== WHAT YOU HAVE TO DO ==
Locate every line in the records below that contains the string "values", and copy each such line. Case counts.

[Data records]

++++++++++++++++++++

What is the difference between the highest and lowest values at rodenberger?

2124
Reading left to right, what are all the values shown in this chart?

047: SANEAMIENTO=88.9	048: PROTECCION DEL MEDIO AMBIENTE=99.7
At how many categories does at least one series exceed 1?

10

++++++++++++++++++++

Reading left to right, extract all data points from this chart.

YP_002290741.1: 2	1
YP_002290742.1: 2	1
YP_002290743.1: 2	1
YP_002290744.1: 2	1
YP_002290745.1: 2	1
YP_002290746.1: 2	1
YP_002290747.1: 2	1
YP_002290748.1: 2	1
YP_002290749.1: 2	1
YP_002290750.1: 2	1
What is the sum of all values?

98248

++++++++++++++++++++

== OUTPUT OF THE TASK ==
What is the difference between the highest and lowest values at rodenberger?
Reading left to right, what are all the values shown in this chart?
What is the sum of all values?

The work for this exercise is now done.